Das auffälligste Merkmal der Diakoniekirche sind die Mauergitter: Als hätte ein akkurater Riese jedes zweite Steinchen aus seinem Jenga-Turm entfernt, hat die denkmalgeschützte Fassade der 1962 gebauten Evangeliumskirche jetzt eine mehrfach durchbrochene Fassade.

Sie fungiert als eine Art Lichtsieb für die Innenräume, die auf zwei Etagen im hinteren Drittel des Sakralbaus eingezogen wurden und künftig Platz bieten für Gemeindegruppen oder Veranstaltungen. Das ursprüngliche Gemeindehaus bespielt bereits die Diakonie Hasenbergl, die einen Großteil ihrer Verwaltung ins alte "Grüß Gott Haus" verlagert hat.

Hasenbergl: Kirche und Diakonisches vereinen

Die Mauergitter aus Backstein waren die rettende Idee: Echte Fenster hätte der Denkmalschutz nicht erlaubt - doch ganz ohne Tageslicht wäre das Konzept vom "Haus im Haus" nicht umsetzbar gewesen. Nun fällt, je nach Tages- und Jahreszeit, sanftes Licht in die beiden Gemeinderäume an der Südseite und in den großen Saal unterm Dach. Den Rest erledigt ein gutes Lichtkonzept, erklärt Pfarrerin Sophie Schuster, die seit November 2022 eine halbe Stelle für das "Projekt Diakoniekirche" innehat.

Es gibt viele evangelische Kirchen in Bayern, die beispielsweise mit "Vesperkirchen" ein starkes diakonisches Profil haben.

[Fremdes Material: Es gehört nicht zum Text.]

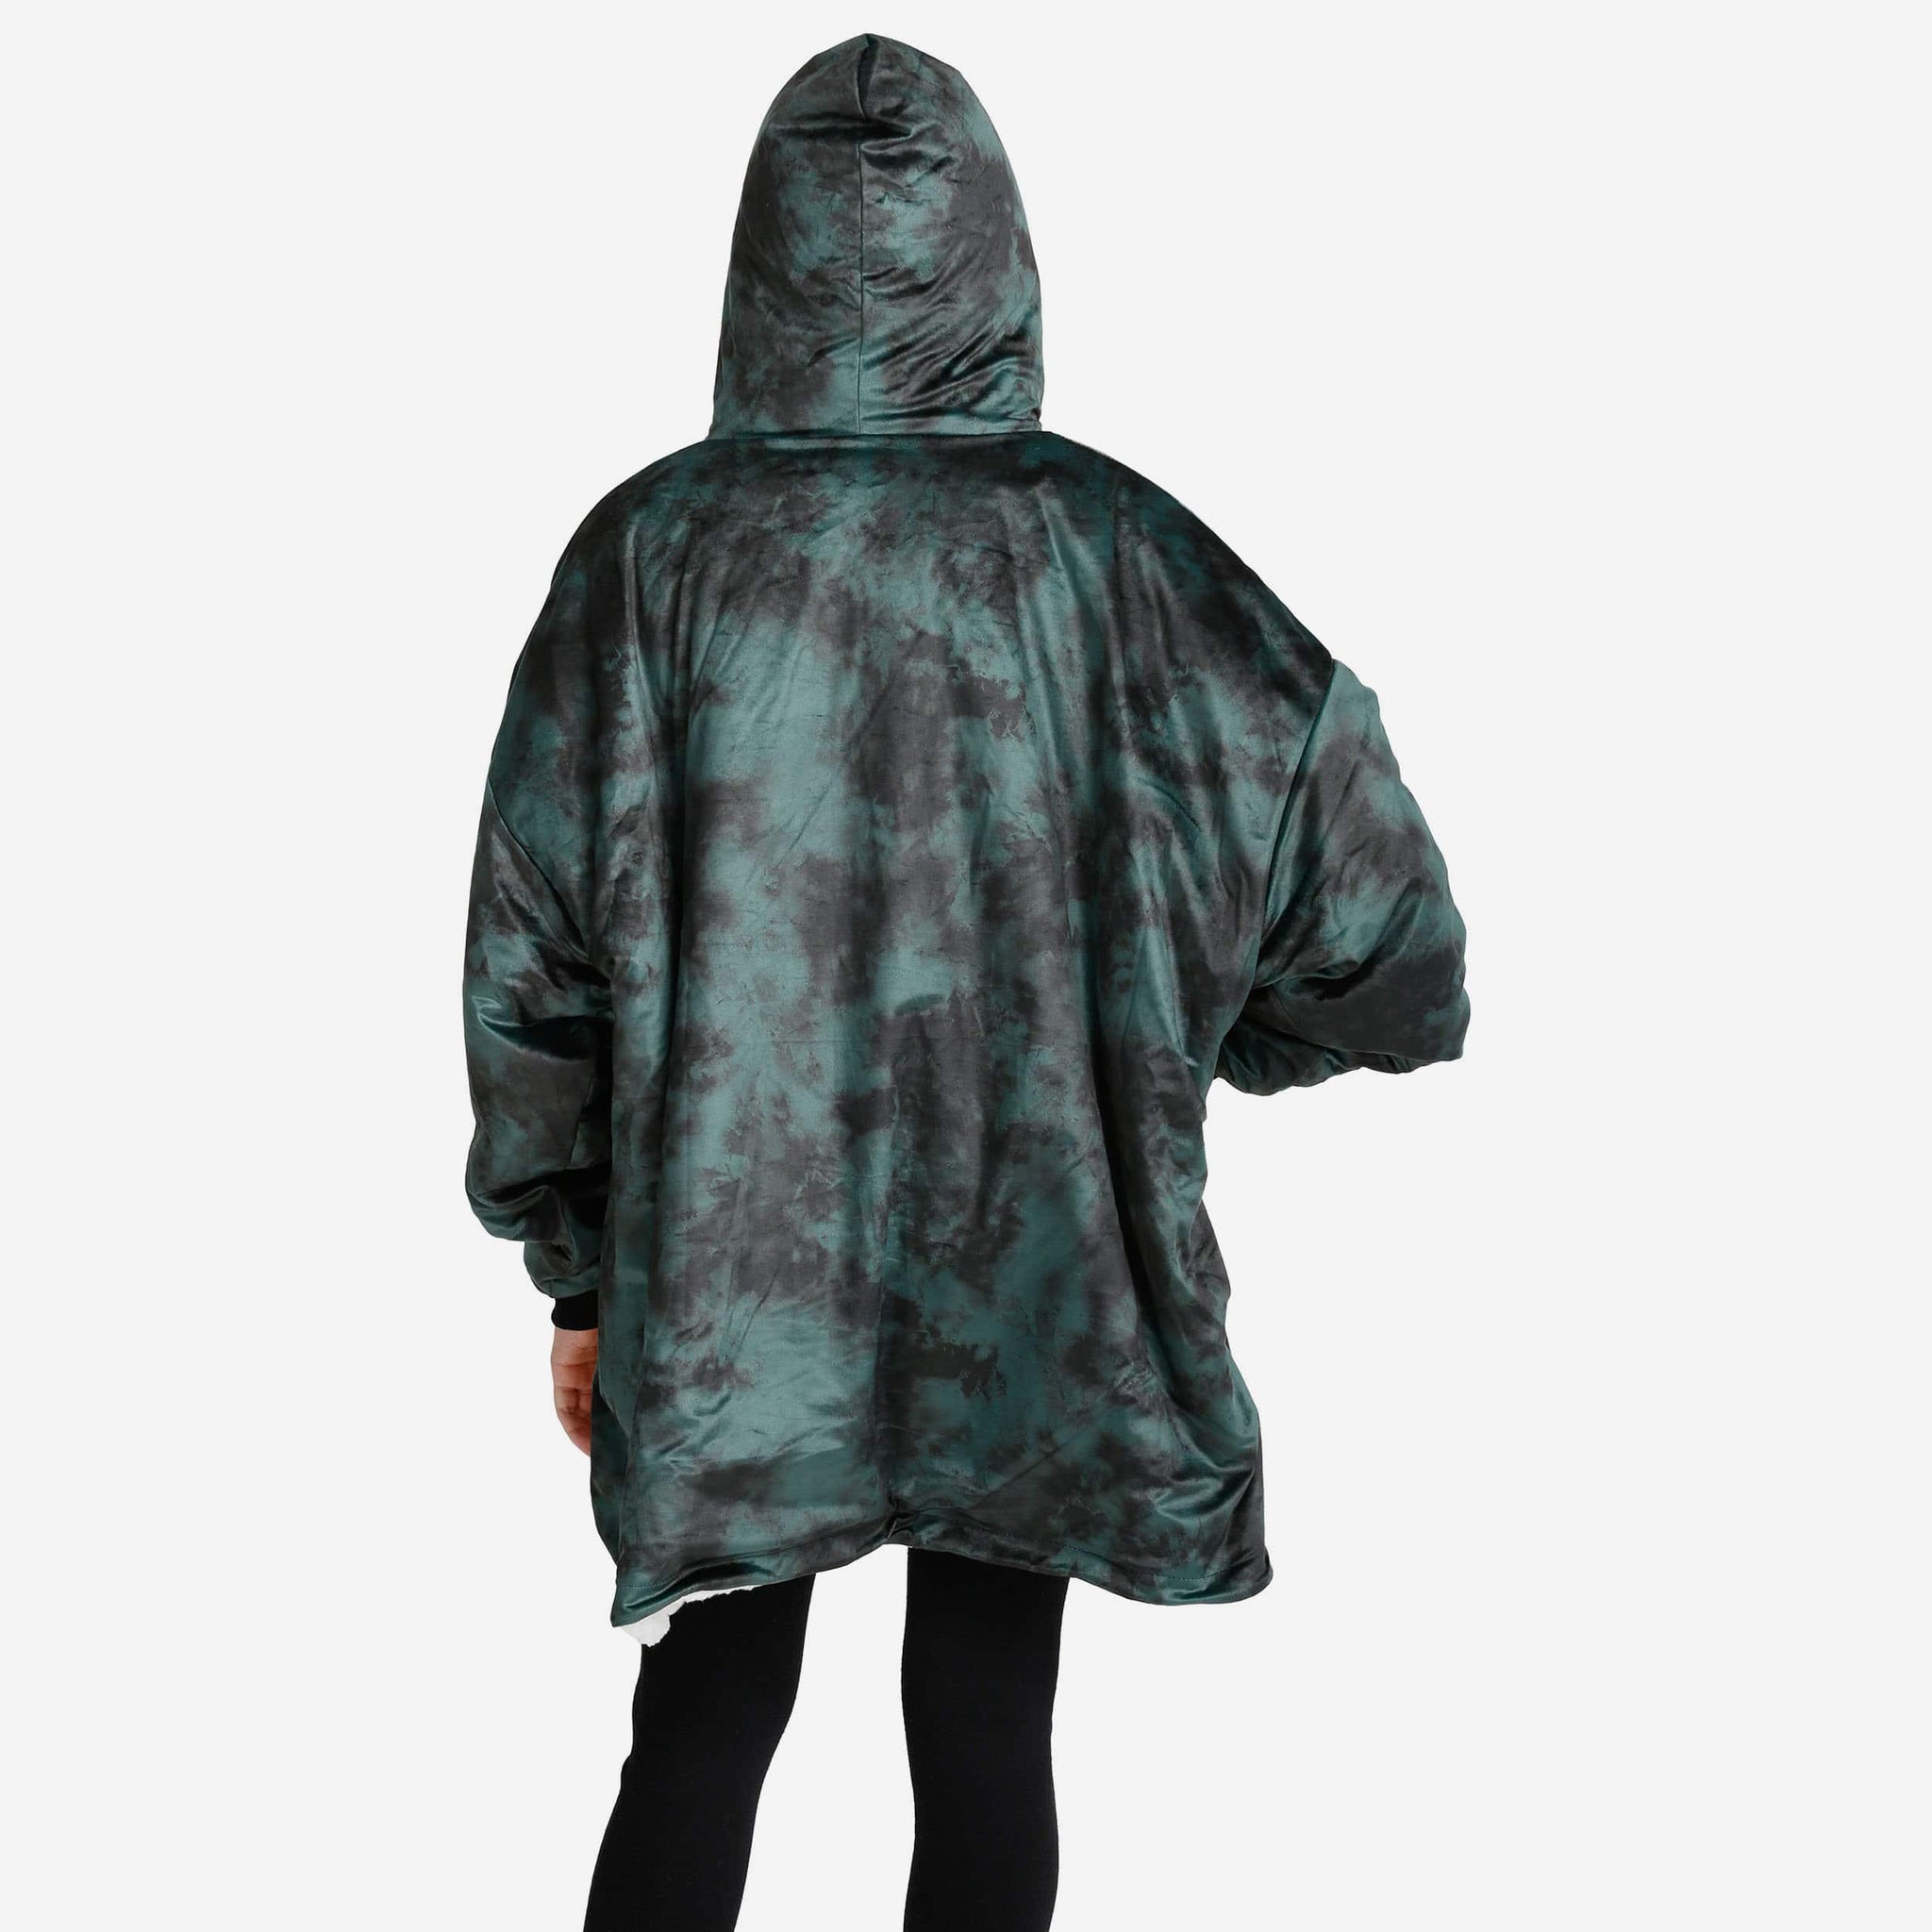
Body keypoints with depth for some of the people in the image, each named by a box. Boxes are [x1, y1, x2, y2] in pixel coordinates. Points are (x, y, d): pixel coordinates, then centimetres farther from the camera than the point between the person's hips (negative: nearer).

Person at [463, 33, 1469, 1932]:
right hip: (1031, 1279, 0)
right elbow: (1381, 925, -11)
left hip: (726, 1282, 1)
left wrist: (582, 1274, 6)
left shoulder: (652, 546, -7)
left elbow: (533, 955, -5)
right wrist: (1201, 1025, 8)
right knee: (984, 1734, 15)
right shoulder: (1107, 543, -8)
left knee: (700, 1738, 15)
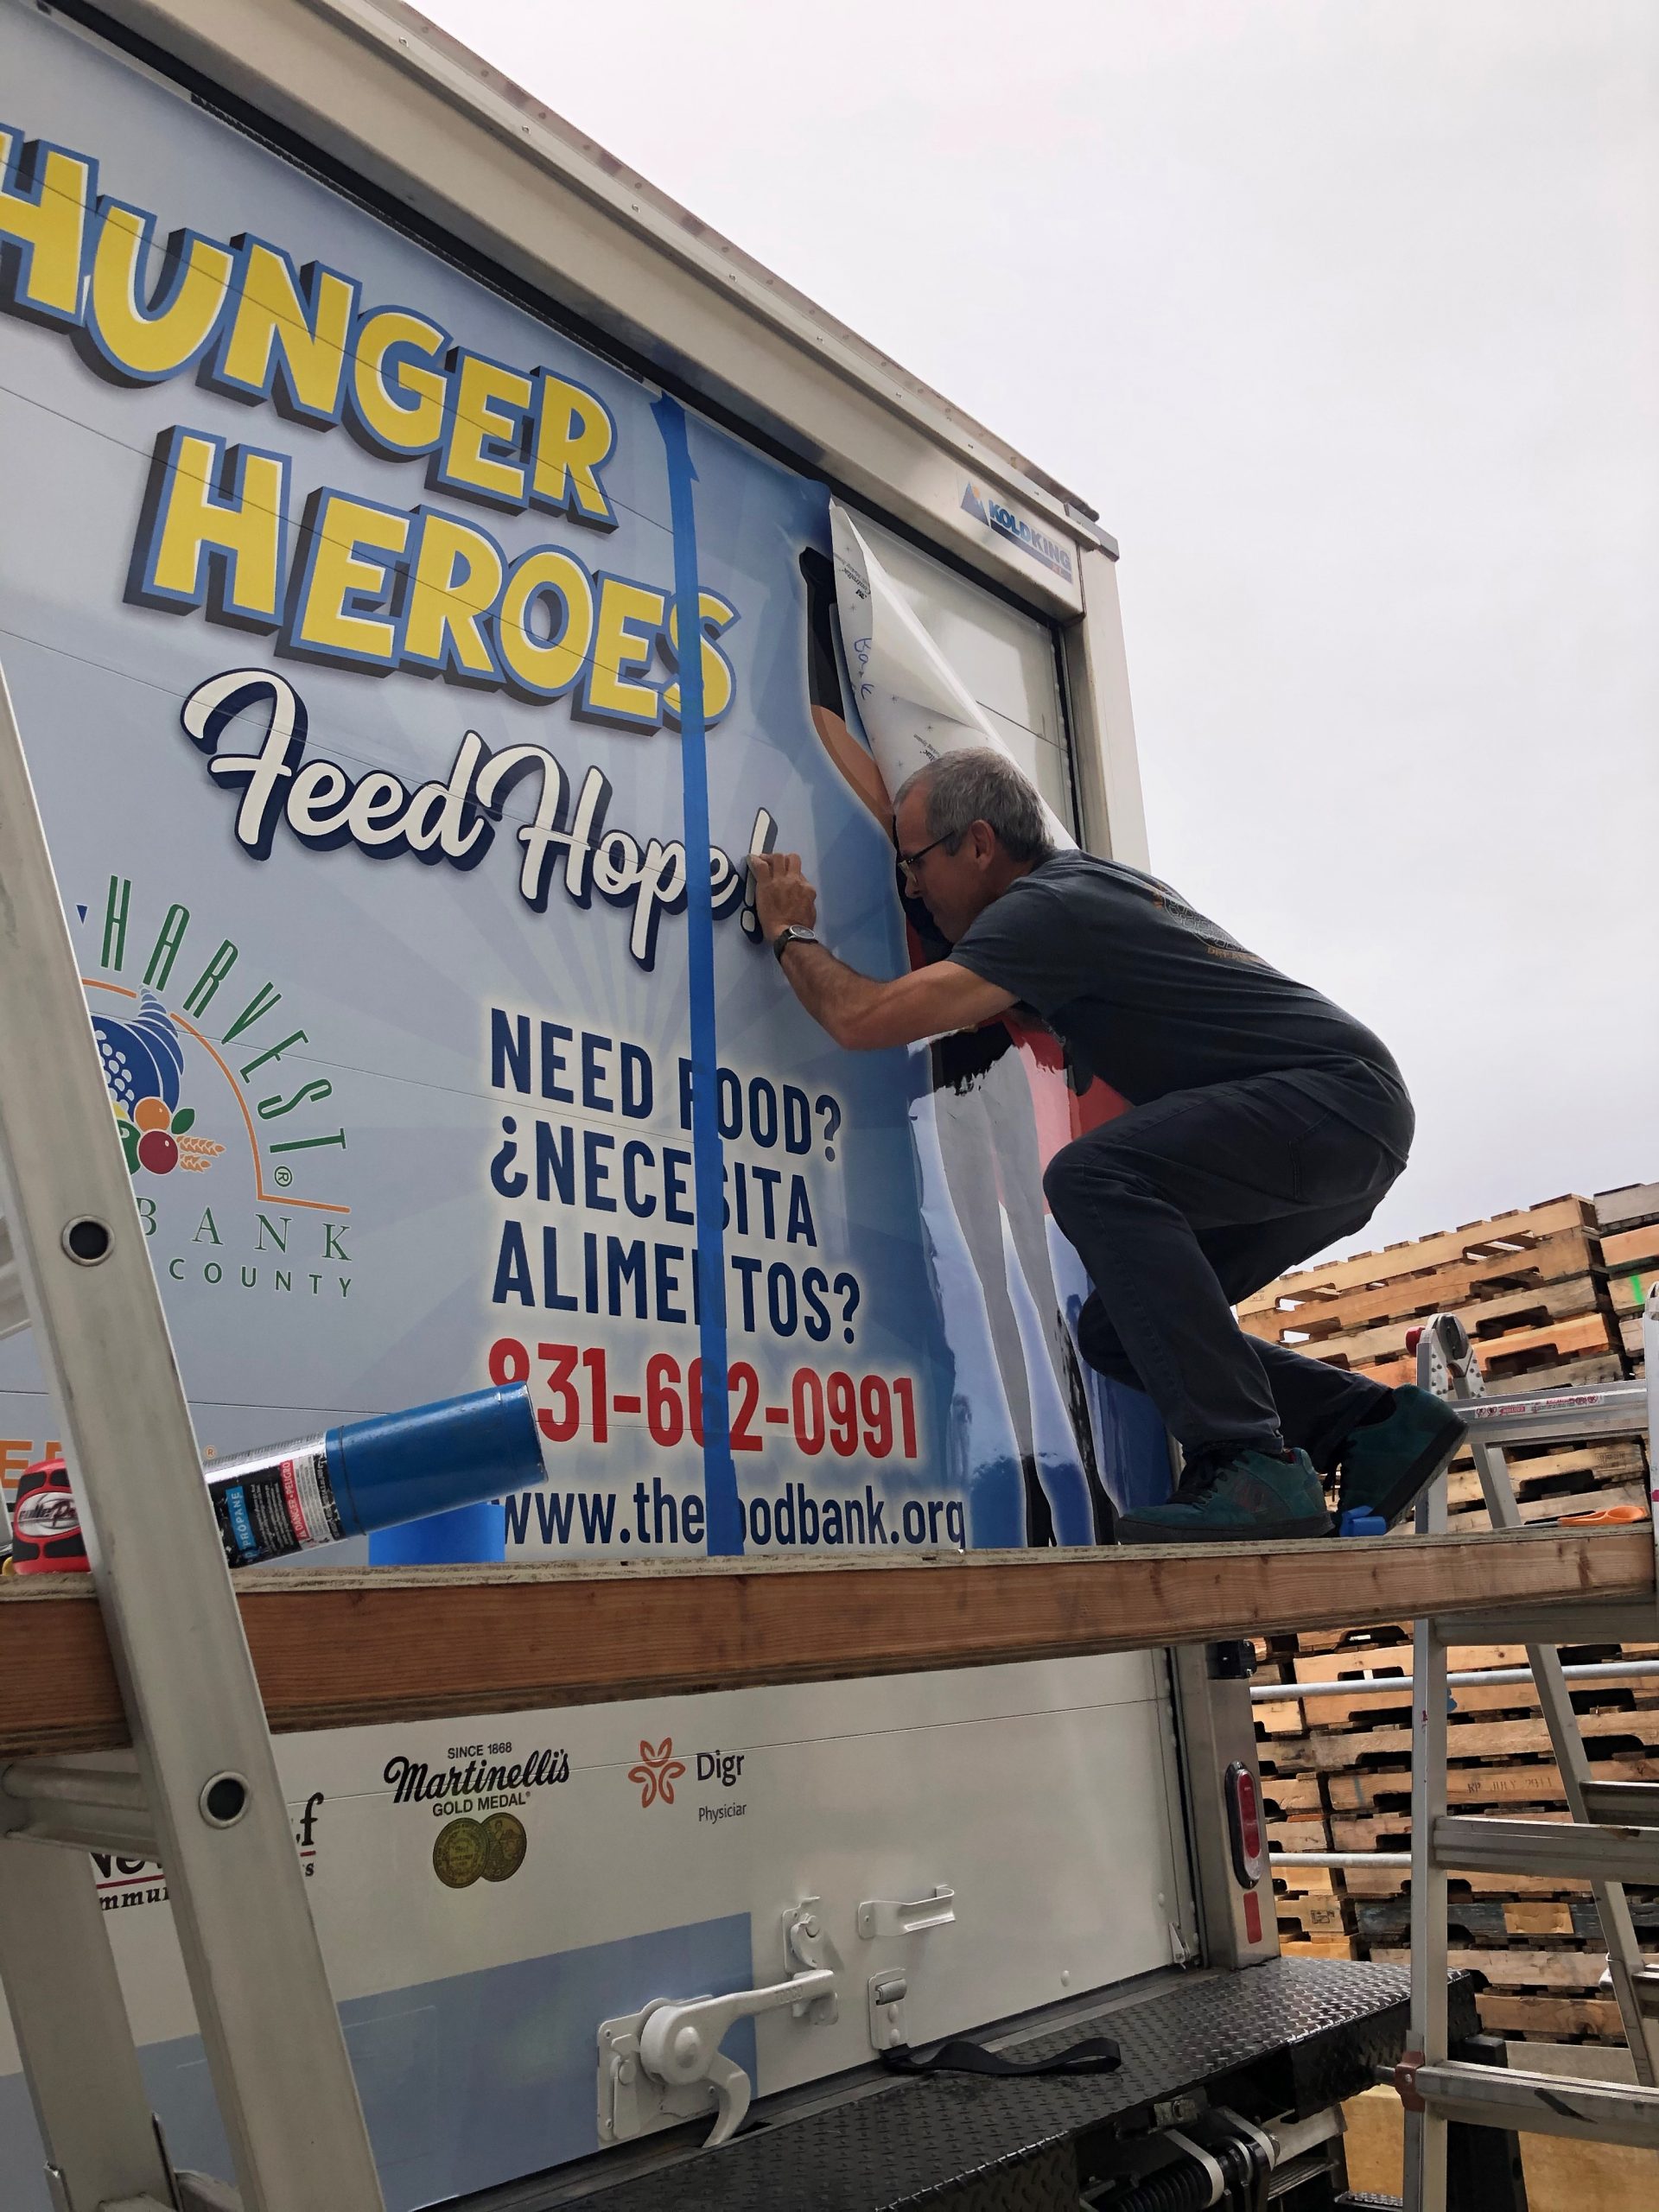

Die Kooperation im Münchner Norden sei, so die Bauherren, dennoch bayernweit einzigartig: Hier beteiligt sich die örtliche Diakonie mit 1,8 Millionen Euro am Umbau des Gesamtensembles; auch eine inhaltliche Kooperation ist künftig fest geplant.

Die Rückseite einer Kirche, die sich noch im Bau befindet. Die Wände sowie das Dach sind bereits zu sehen
Mauergitter in der Fassade der denkmalgeschützten Evangeliumskirche ermöglichen einen Lichteinfall in die neuen Gemeinderäume, die sich auf zwei Etagen im hinteren Drittel der Kirche befinden.

Einen Raum für ein neues gesellschaftliches Miteinander schaffen

"Wir können uns Begegnungstreffs des sozialpsychiatrischen Diensts vorstellen, Veranstaltungen des Alten-Service-Zentrums (ASZ), eine Vesperkirche mit der Diakonie Hasenbergl oder inklusive Konzerte", zählt die Pfarrerin auf. Bei der Diakonie Hasenbergl sieht man in der Diakoniekirche "eine große Chance", gemeinsam mit den Gemeindemitgliedern, den Anwohnern und den Mitarbeitenden "einen Raum für ein neues gesellschaftliches Miteinander zu gestalten", teilte eine Sprecherin mit. Erste Vernetzungsworkshops haben laut Pfarrerin Schuster bereits stattgefunden. Inklusion sei ein wichtiges Stichwort - auch mit Blick auf den Großteil der Menschen im Hasenbergl, die keiner christlichen Kirche angehören.

Ein fertiges Konzept für die Diakoniekirche gebe es aber nicht, sagt Felix Reuter, Dekan im Münchner Norden: Man sei "auf dem Weg" zu einer Kirche als "Begegnungsort gelebter Nächstenliebe". Dafür müsse man erst mal alle Interessierten an der Idee der Diakoniekirche beteiligen, sagt Sophie Schuster:

"Die Kirche soll offen bleiben für immer wieder neue Ideen und Menschen."

Gesamtkosten viel höher als erwartet

Für den Umbau waren zunächst 5,8 Millionen Euro veranschlagt, von denen die Landeskirche 2,5 Millionen, die Diakonie Hasenbergl 1,8 Millionen, das Dekanat München eine Million und Prodekanat und Gemeinde den Rest übernehmen sollten. Wie bei Großprojekten häufig, konnte der Finanzplan nicht gehalten werden.

Eine unerwartete Asbestsanierung der Kirchendecke sowie die Baukostensteigerungen durch Corona-Pandemie und Ukrainekrieg lassen die Gesamtkosten auf rund 6,5 Millionen Euro steigen. Wer die Differenz von rund 700.000 Euro trägt, solle nach Abschluss aller Baumaßnahmen verhandelt werden, sagte Reuter.

Das dauert noch ein bisschen: Zwar ist der Kirchenraum zum Festgottesdienst mit Landesbischof Bedford-Strohm am 2. April fertig; die Arbeiten in den Gemeinderäumen und an den Außenflächen sollen jedoch noch bis in den Sommer gehen.